Sunday, April 1, 2007

The Difference Between Statistically Significant and Not Statistically Significant is Not Statistically Significant

By Andrew Gelman and Hal Stern.

The difference between 25+-10 (statistically significantly different from zero) and 10+-10 (not statistically significantly different from zero) is 15+-14 -- not statistically significant.

A good example was the research linking homosexuality to the number of older siblings -- number of older brothers was statistically significant, number of older sisters was not, but the difference between the two effects was not statistically significant!

Gerd Gigerenzer has an article "Mindless Statistics" criticizing the use of statistics in the field of psychology. Psychologists use the "null ritual" to publish papers and advance their careers, but don't take statistics seriously. Practicioners suffer from cognitive illusions which emphasize the "usefulness" of finding a statistically significant result.

If an effect with p<0.01 is found, the probability of the null hypothesis being true is not known, nor is the probability that the effect will be found in future experiments.

3 comments:

Anonymous said...

I can easily imagine that psychologists pay too much attention to statistics because it advances their careers. But I'm a little confused about using statistical significance to debunk itself. It seems like circular reasoning? Or maybe I'm not thinking about this right.

SNOOZY said...

OK, so that wasn't clear.

The first part -- the "difference between significant and not blah blah" -- is not debunking statistical significance, but rather pointing out a potential misuse.

For example, the study on homosexuality and siblings found a significant effect for older brothers but not for older sisters. This piqued the authors' interest -- why brothers and not sisters? It turns out that the effect in both cases was positive, but only the brothers effect was significant. On the other hand, the difference between the brothers effect and the sisters effect was not significant.

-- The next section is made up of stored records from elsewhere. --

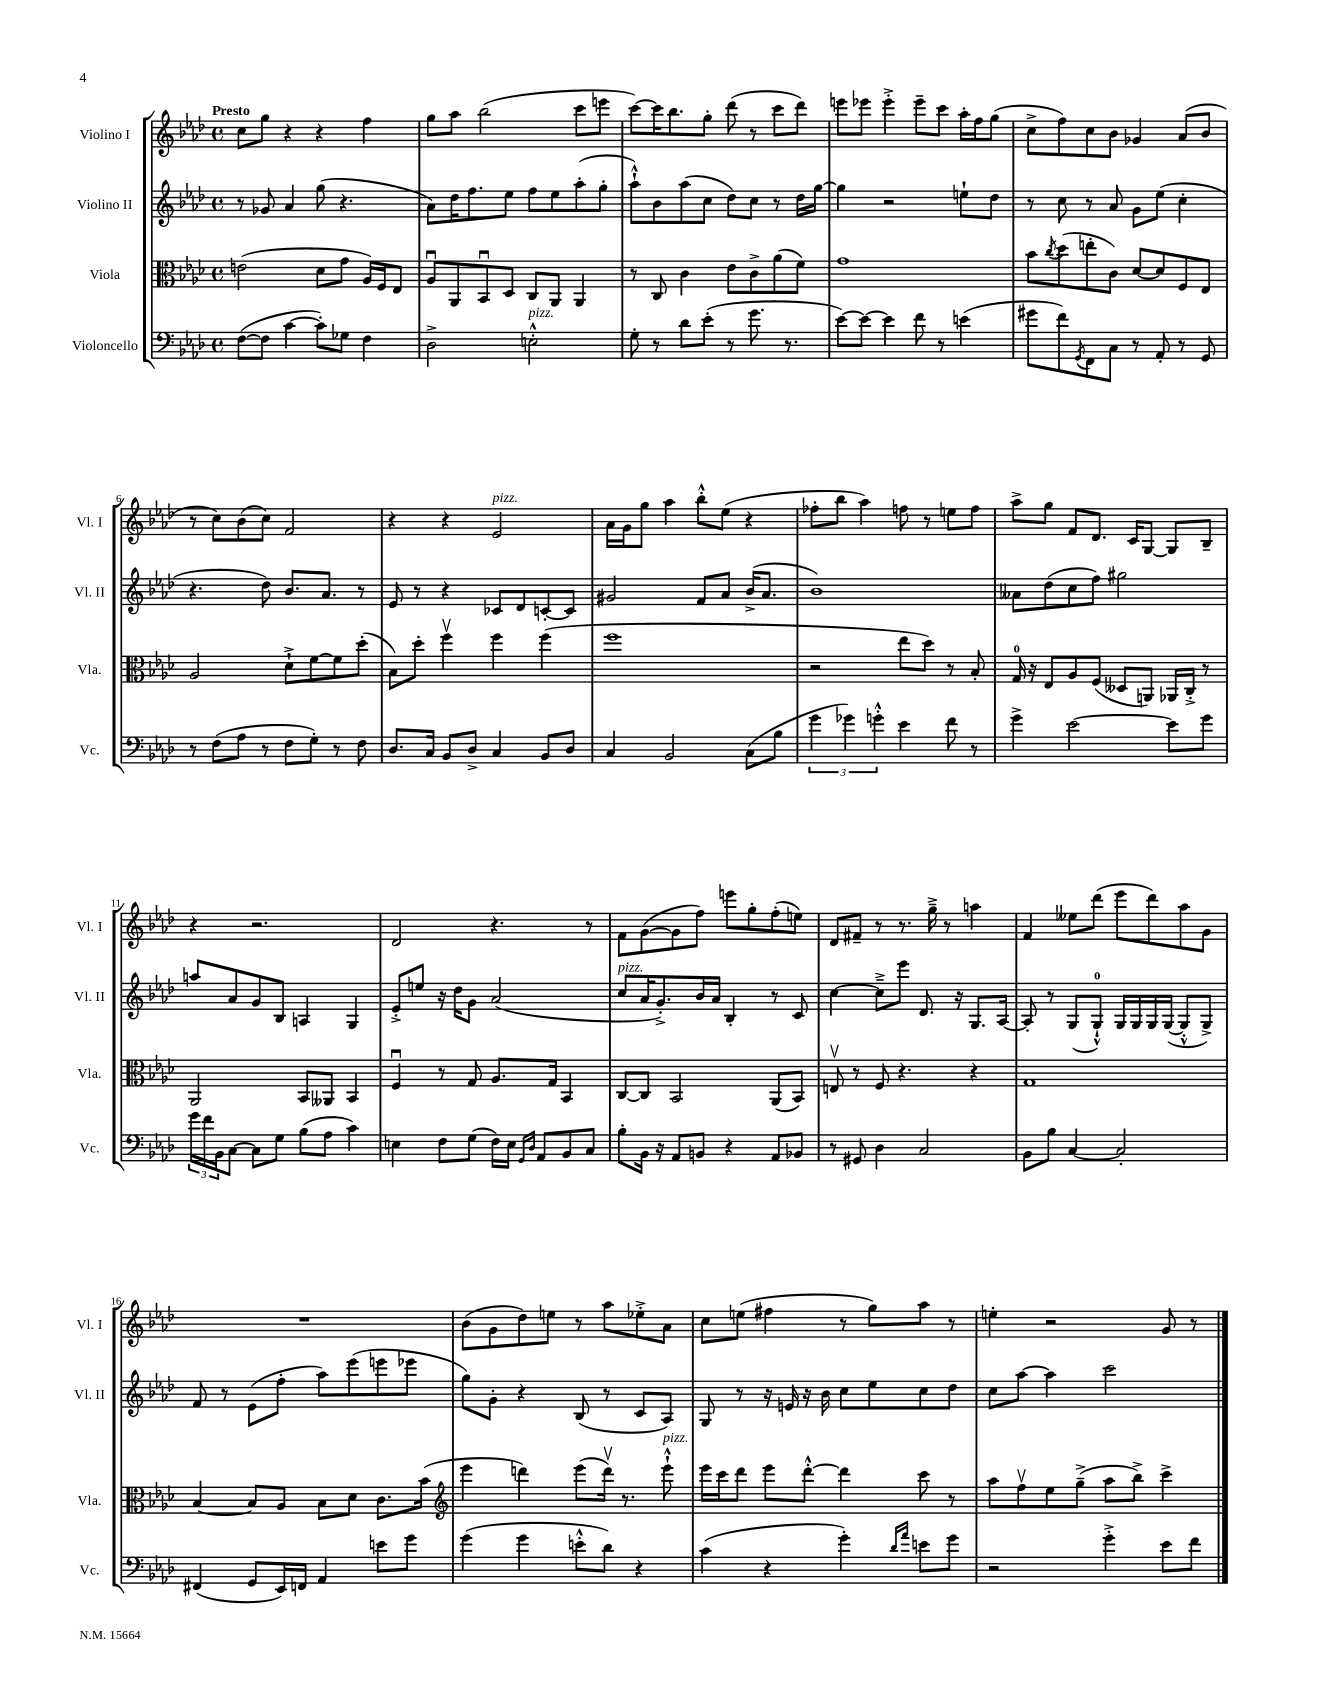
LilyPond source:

<<
\new StaffGroup <<
\new Staff = "s0" \with { instrumentName = "Violino I" shortInstrumentName = "Vl. I" } {
    \clef treble \key aes \major \defaultTimeSignature \time 4/4 \tempo "Presto"
    c''8 g''8 r4 r4 f''4 |
    g''8 aes''8 bes''2( c'''8 e'''8 |
    c'''8~) c'''16 bes''8. g''8-. des'''8( r8 c'''8 des'''8) |
    e'''8 ees'''8 ees'''4-.-> ees'''8-- c'''8 aes''16-. f''16 g''8( |
    c''8-> f''8) c''8 bes'8 ges'4 aes'8( bes'8 |
    r8 c''8) bes'8( c''8) f'2 |
    r4 r4 ees'2^\markup { \italic "pizz." } |
    aes'16 g'16 g''8 aes''4 bes''8-.-^ ees''8( r4 |
    fes''8-. bes''8 aes''4) f''8 r8 e''8 f''8 |
    aes''8-> g''8 f'8 des'8. c'16 g8~ g8 bes8-- |
    r4 r2. |
    des'2 r4. r8 |
    f'8 g'8~( g'8 f''8) e'''8 g''8-. f''8-.( e''8) |
    des'8 fis'8-- r8 r8. g''16---> r8 a''4 |
    f'4 eeses''8 des'''8( ees'''8 des'''8) aes''8 g'8 |
    R1 |
    bes'8( g'8 des''8) e''8 r8 aes''8 ees''8-.-> aes'8 |
    c''8 e''8( fis''4 r8 g''8) aes''8 r8 |
    e''4-. r2 g'8 r8 \bar "|." |
}
\new Staff = "s1" \with { instrumentName = "Violino II" shortInstrumentName = "Vl. II" } {
    \clef treble \key aes \major \defaultTimeSignature \time 4/4
    r8 ges'8 aes'4 g''8( r4. |
    aes'8) des''16 f''8. ees''8 f''8 ees''8 aes''8-.( g''8-. |
    aes''8-!-^) bes'8 aes''8( c''8 des''8) c''8 r8 des''16 g''16~ |
    g''4 r2 e''8-! des''8 |
    r8 c''8 r8 aes'8 g'8 ees''8( c''4-. |
    r4. des''8) bes'8. aes'8. r8 |
    ees'8 r8 r4 ces'8 des'8 c'8~-. c'8 |
    gis'2 f'8 aes'8 bes'16->( aes'8. |
    bes'1) |
    aeses'8 des''8( c''8 f''8) gis''2 |
    a''8 aes'8 g'8 bes8 a4 g4 |
    ees'8-.-> e''8 r16 des''16 g'8 aes'2( |
    c''8^\markup { \italic "pizz." } aes'16 g'8.-.->) bes'16 aes'16 bes4-. r8 c'8 |
    c''4~ c''8---> ees'''8 des'8. r16 g8. aes16~ |
    aes8-. r8 g8( g8-0-!-^) g16 g16 g16 g16~( g8-.-^ g8->) |
    f'8 r8 ees'8( f''8-. aes''8) ees'''8( e'''8 ees'''8 |
    g''8) g'8-. r4 bes8( r8 c'8 aes8) |
    g8 r8 r16 e'16 r16 bes'16 c''8 ees''8 c''8 des''8 |
    c''8 aes''8~ aes''4 c'''2 \bar "|." |
}
\new Staff = "s2" \with { instrumentName = "Viola" shortInstrumentName = "Vla." } {
    \clef alto \key aes \major \defaultTimeSignature \time 4/4
    e'2( des'8 g'8 aes16) f16 ees8 |
    aes8\downbow aes,8 bes,8\downbow des8 c8 aes,8 aes,4 |
    r8 c8 c'4 ees'8 c'8-> aes'8( f'8) |
    g'1 |
    bes'8 \acciaccatura { c''8 } des''8( e''8-. c'8) des'8~ des'8 f8 ees8 |
    aes2 des'8-!-> f'8~ f'8 des''8-.( |
    bes8) des''8-. f''4\upbow f''4 f''4( |
    f''1 |
    r2 ees''8 des''8) r8 bes8-. |
    g16-0 r16 ees8 aes8 f8( deses8 a,8) aes,16 c16-.-> r8 |
    aes,2 bes,8 aeses,8 bes,4 |
    f4\downbow r8 g8 aes8. g16 bes,4 |
    c8~ c8 bes,2 aes,8( bes,8) |
    e8\upbow r8 f8 r4. r4 |
    g1 |
    bes4~ bes8 aes8 bes8 des'8 c'8. bes'16( |
    \clef treble ees'''4 d'''4) ees'''8( d'''16\upbow) r8. ees'''8-!-^^\markup { \italic "pizz." } |
    ees'''16 c'''16 des'''8 ees'''8 des'''8~-.-^ des'''4 c'''8 r8 |
    aes''8 f''8\upbow ees''8 g''8--->( aes''8 bes''8->) c'''4-> \bar "|." |
}
\new Staff = "s3" \with { instrumentName = "Violoncello" shortInstrumentName = "Vc." } {
    \clef bass \key aes \major \defaultTimeSignature \time 4/4
    f8~( f8 c'4~ c'8-.) ges8 f4 |
    des2-> e2-.-^^\markup { \italic "pizz." } |
    g8-. r8 des'8 ees'8-.( r8 g'8. r8. |
    ees'8~) ees'8~ ees'4 f'8 r8 e'4( |
    gis'8 f'8) \acciaccatura { g,8 } f,8 c8 r8 aes,8-. r8 g,8 |
    r8 f8( aes8 r8 f8 g8-.) r8 f8 |
    des8. c16 bes,8 des8-> c4 bes,8 des8 |
    c4 bes,2 c8( bes8 |
    \tuplet 3/2 { g'4 ges'4) g'4-.-^ } ees'4 f'8 r8 |
    g'4-> ees'2~ ees'8 g'8 |
    \tuplet 3/2 { g'16 f'16 bes,16 } c8~ c8 g8 bes8( aes8 c'4) |
    e4 f8 g8( f16) e16 \grace { g,16 des16 } aes,8 bes,8 c8 |
    bes8-. bes,16 r16 aes,8 b,8 r4 aes,8 bes,8 |
    r8 gis,8 des4 c2 |
    bes,8 bes8 c4~ c2-. |
    fis,4( g,8 ees,16) f,16 aes,4 e'8 g'8 |
    g'4( g'4 e'8-.-^ des'8) r4 |
    c'4( r4 g'4-.) \grace { des'16 aes'16 } e'8 g'8 |
    r2 g'4-.-> ees'8 f'8 \bar "|." |
}
>>
>>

In published reports, the sisters effect was downplayed because it was not significant (reporters said things like "only the number of older brothers is important"), even though the difference between the brother effect and the sister effect was not significant. The error here is downplaying the sister effect simply because it didn't pass the test of statistical significance.

Lev said...

that's really neat. also, i like the monkey.